人口減少が進むなか、社会や経済の活力を維持するには女性の力を生かすことが不可欠だ。しかし日本の職場は今も女性にとって働きやすい環境ではない。女性の力を生かすための必要な対策は、ほぼ見えている。大事なのは実効性だ。女性の力を生かす環境整備は何か一つの対策だけではできない。複数の分野にまたがる総合的な取り組みが求められている。社会をどう変えていくのか。香川経済同友会に求められているのは将来を見据えた設計図であろう。いずれにせよ、男性まかせで日本経済が成長する時代は終わりを告げた。女性の労働力の強化が突破口となることが期待されている今日、「成長、信頼・安心、笑顔の香川」を構築するために当会は産学官の他団体とも連携協働し、何よりも命の大切さを根底に置いた改革を推進し、様々な分野における意思決定の場に女性の比率を高め、女性の視点を入れた鋭い提言と多様な活動を行う。

Ⅰ. 更なる成長に向けて

  1. 働き方改革の推進
    少子高齢化が進展するなかで香川県が持続的な成長を遂げるためには、働き方の改革が不可欠である。しかし長時間労働の改善や女性の活躍推進の担い手は経営者や管理者といった組織の長に委ねられている。

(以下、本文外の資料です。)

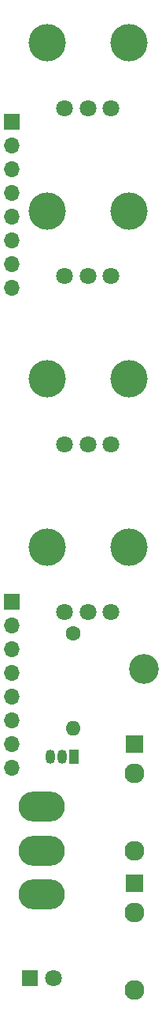
<source format=gts>
G04 #@! TF.GenerationSoftware,KiCad,Pcbnew,7.0.7-7.0.7~ubuntu22.04.1*
G04 #@! TF.CreationDate,2023-09-25T23:33:45+02:00*
G04 #@! TF.ProjectId,Basic-ADSR,42617369-632d-4414-9453-522e6b696361,rev?*
G04 #@! TF.SameCoordinates,Original*
G04 #@! TF.FileFunction,Soldermask,Top*
G04 #@! TF.FilePolarity,Negative*
%FSLAX46Y46*%
G04 Gerber Fmt 4.6, Leading zero omitted, Abs format (unit mm)*
G04 Created by KiCad (PCBNEW 7.0.7-7.0.7~ubuntu22.04.1) date 2023-09-25 23:33:45*
%MOMM*%
%LPD*%
G01*
G04 APERTURE LIST*
%ADD10R,1.800000X1.800000*%
%ADD11C,1.800000*%
%ADD12C,4.000000*%
%ADD13C,1.600000*%
%ADD14O,1.600000X1.600000*%
%ADD15O,5.000000X3.200000*%
%ADD16R,1.930000X1.830000*%
%ADD17C,2.130000*%
%ADD18C,3.200000*%
%ADD19R,1.050000X1.500000*%
%ADD20O,1.050000X1.500000*%
%ADD21R,1.700000X1.700000*%
%ADD22O,1.700000X1.700000*%
G04 APERTURE END LIST*
D10*
X67725000Y-140750000D03*
D11*
X70265000Y-140750000D03*
D12*
X69600000Y-76600000D03*
X78400000Y-76600000D03*
D11*
X71500000Y-83600000D03*
X74000000Y-83600000D03*
X76500000Y-83600000D03*
D13*
X72400000Y-103820000D03*
D14*
X72400000Y-113980000D03*
D12*
X69600000Y-58600000D03*
X78400000Y-58600000D03*
D11*
X71500000Y-65600000D03*
X74000000Y-65600000D03*
X76500000Y-65600000D03*
D12*
X69600000Y-94600000D03*
X78400000Y-94600000D03*
D11*
X71500000Y-101600000D03*
X74000000Y-101600000D03*
X76500000Y-101600000D03*
D15*
X69000000Y-131800000D03*
X69000000Y-127100000D03*
X69000000Y-122400000D03*
D16*
X79000000Y-130600000D03*
D17*
X79000000Y-142000000D03*
X79000000Y-133700000D03*
D16*
X79000000Y-115720000D03*
D17*
X79000000Y-127120000D03*
X79000000Y-118820000D03*
D18*
X80000000Y-107700000D03*
D12*
X69600000Y-40600000D03*
X78400000Y-40600000D03*
D11*
X71500000Y-47600000D03*
X74000000Y-47600000D03*
X76500000Y-47600000D03*
D19*
X72470000Y-117100000D03*
D20*
X71200000Y-117100000D03*
X69930000Y-117100000D03*
D21*
X65800000Y-49100000D03*
D22*
X65800000Y-51640000D03*
X65800000Y-54180000D03*
X65800000Y-56720000D03*
X65800000Y-59260000D03*
X65800000Y-61800000D03*
X65800000Y-64340000D03*
X65800000Y-66880000D03*
D21*
X65800000Y-100500000D03*
D22*
X65800000Y-103040000D03*
X65800000Y-105580000D03*
X65800000Y-108120000D03*
X65800000Y-110660000D03*
X65800000Y-113200000D03*
X65800000Y-115740000D03*
X65800000Y-118280000D03*
M02*

</source>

そのため当会では働き方改革を進め新しい企業風土を作るため組織管理者へ「イクボス」のマネジメントや研修会を開催する。また、「次世代育成支援対策推進法」のもと、家庭と仕事の両立及び総ての分野における女性管理職登用及び女性の就労環境整備等を産学官連携にて推進する。
  2. 交流人口の増加
    昨年に開催された「瀬戸内国際芸術祭2016」は春、夏、秋を通じ、100万人を超える来場者があり地域を大きく盛り上げた。また、4月には情報通信大臣会合(G7)が高松で開催され、国内外からの多くの参加者が香川県の魅力を堪能した。今年は、早々に高松空港の上海便を週5便に増便、台湾便も週6便に増便し香港、韓国便を含め、航空ネットワークが充実しつつあり、高松空港民営化実現により、更なる地域の活性化・発展が期待される。加えて大型クルーズ船招致も含めインバウンド推進へ大きく貢献している。
     当会においても四国地区経済同友会交流懇談会を本年8月に香川県にて開催し、これからの新しい観光振興等のあり方を提案するとともに、来期に香川県で開催予定の西日本経済同友会会員合同懇談会に繋げていく。またオール四国で取り組んでいる「四国遍路の世界遺産登録」推進活動を更に加速させていく。
  3. 交通インフラの整備
    地域の魅力を向上させ交流・定住人口の増加を図るためには、ソフト面の充実だけでなく交通インフラの整備が欠かせない。特に前期より関西経済同友会とも連携中の「四国新幹線の導入」については、早期実現に向け今期も四国地区ならびに関西経済同友会等との連携を一層強化して推進していく。

Ⅱ. 安心して暮らせる地域をめざして

  1. 未来を担う子供の貧困化対策支援
    全国に違わず、子供の貧困化が香川県において急速に進んでいる。将来の就労人口対策として少子化対策も重要だが喫緊の就労力になる子ども達への援助が急がれる。香川県においても遅ればせながら民間主導による生活支援センターや、こども食堂の運営が開始されている。香川県社会福祉協議会が事務局となりNPO法人フードバンク香川も設立されているが、まだまだ助走の状況にある。当会は、会員企業に働きかけ未来を担う子ども達の健全育成の支援を推進する。
  2. 大規模災害支援対策
    当会は甚大な被害が予想されている南海トラフ地震や津波等による大規模災害支援対策に関し、まずは現地にて救援活動を行う日本赤十字社香川県支部との間に有事の際における救援物資支援協定を締結している。近い将来ではなく明日にもおきるかもしれない災害に対して多様な方面から救援活動を行う。
  3. 交通事故防止対策
    県内では、多くの尊い命が交通事故により奪われている。交通事故は、加害者、被害者ともに自分だけでなく、双方家族の人生をも狂わせてしまう。当会では官民協働にて引き続き、交通事故防止対策としてスマートドライバーキャンペーンに取り組み県民の交通マナーの意識改善、啓蒙に取り組む。